[Extracted data entries]
# # # # # # #

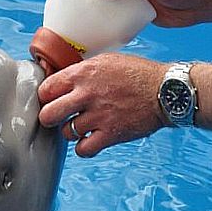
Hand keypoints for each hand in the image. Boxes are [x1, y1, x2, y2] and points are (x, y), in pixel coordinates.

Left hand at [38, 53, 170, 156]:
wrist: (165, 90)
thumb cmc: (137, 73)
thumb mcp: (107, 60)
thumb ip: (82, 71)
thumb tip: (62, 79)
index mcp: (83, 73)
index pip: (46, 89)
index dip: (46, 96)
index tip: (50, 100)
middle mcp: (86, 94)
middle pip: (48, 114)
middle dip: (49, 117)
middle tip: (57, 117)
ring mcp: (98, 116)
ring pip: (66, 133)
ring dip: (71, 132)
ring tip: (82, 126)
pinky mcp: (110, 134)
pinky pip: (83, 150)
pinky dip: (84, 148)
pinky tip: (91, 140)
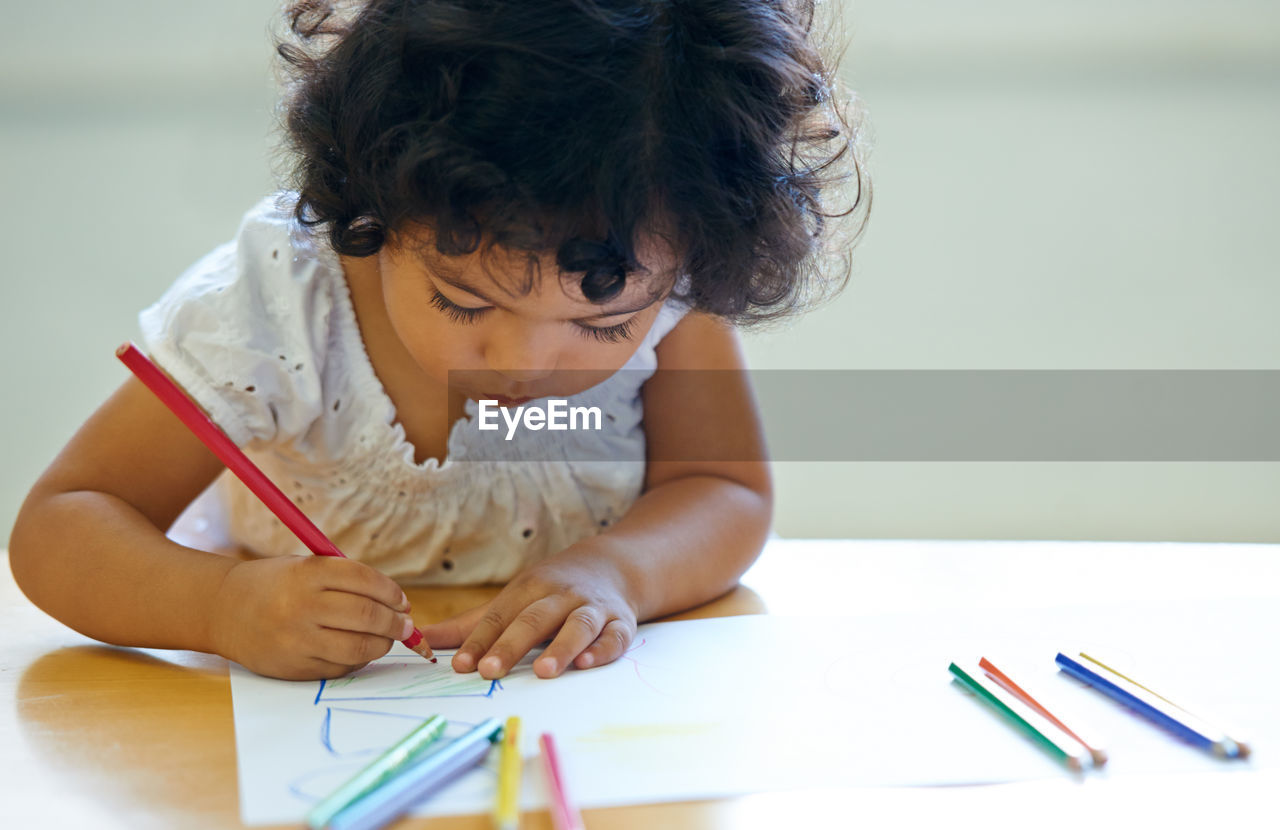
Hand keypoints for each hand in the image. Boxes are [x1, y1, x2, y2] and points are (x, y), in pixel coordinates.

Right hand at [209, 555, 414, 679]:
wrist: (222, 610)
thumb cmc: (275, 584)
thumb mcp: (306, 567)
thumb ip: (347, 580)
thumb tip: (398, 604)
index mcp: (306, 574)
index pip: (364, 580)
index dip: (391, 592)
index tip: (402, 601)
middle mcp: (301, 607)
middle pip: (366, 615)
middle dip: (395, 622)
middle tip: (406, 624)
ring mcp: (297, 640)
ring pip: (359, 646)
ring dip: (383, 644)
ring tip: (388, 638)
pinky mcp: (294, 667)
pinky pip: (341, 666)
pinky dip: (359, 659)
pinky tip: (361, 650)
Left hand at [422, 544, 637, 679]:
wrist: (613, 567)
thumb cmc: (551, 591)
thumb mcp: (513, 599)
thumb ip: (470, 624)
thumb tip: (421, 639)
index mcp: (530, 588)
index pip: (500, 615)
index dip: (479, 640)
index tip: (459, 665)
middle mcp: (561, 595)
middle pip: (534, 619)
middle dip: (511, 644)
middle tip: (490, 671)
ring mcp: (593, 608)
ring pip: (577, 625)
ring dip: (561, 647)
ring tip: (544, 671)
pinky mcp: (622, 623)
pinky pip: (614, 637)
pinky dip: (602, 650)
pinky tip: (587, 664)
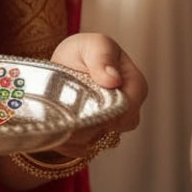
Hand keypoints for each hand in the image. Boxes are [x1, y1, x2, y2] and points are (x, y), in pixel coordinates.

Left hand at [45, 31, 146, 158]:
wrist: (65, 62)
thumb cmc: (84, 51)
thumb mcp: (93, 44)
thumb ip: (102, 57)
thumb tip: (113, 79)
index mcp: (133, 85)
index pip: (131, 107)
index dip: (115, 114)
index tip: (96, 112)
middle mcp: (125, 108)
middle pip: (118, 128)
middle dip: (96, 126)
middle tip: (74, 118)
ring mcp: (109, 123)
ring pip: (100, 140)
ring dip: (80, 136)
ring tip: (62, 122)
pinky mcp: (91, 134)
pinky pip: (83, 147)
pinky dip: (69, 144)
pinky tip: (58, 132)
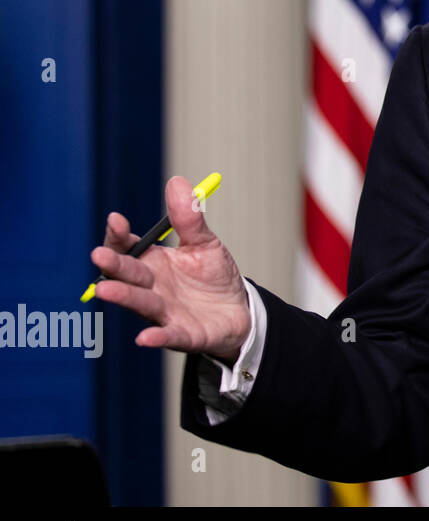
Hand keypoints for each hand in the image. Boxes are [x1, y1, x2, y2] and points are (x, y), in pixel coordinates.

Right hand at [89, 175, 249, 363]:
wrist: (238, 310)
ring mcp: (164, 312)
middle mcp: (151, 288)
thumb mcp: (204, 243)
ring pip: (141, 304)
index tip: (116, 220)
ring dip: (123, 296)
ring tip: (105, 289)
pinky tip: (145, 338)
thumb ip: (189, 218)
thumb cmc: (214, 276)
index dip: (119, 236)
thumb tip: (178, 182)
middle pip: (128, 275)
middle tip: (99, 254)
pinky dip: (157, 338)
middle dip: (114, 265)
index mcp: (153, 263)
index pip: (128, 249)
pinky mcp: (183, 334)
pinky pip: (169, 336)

# # # # # # #

WORK TO BE COMPLETED:
Omit the pictures. Print, word for word, the lines from the beginning of the entries above through the line that holds "middle pip: (48, 114)".

RESULT OF THE TASK:
Hand keypoints for each hand in the image. Boxes are [x1, y1, x2, y2] and points are (x, y), in pixel coordinates.

Left hand at [38, 53, 170, 156]:
wrist: (165, 90)
thumb cmc: (137, 73)
thumb mcp: (107, 60)
thumb ip: (82, 71)
thumb tip: (62, 79)
index mcp: (83, 73)
index pip: (46, 89)
index dip: (46, 96)
index tip: (50, 100)
middle mcp: (86, 94)
middle pip: (48, 114)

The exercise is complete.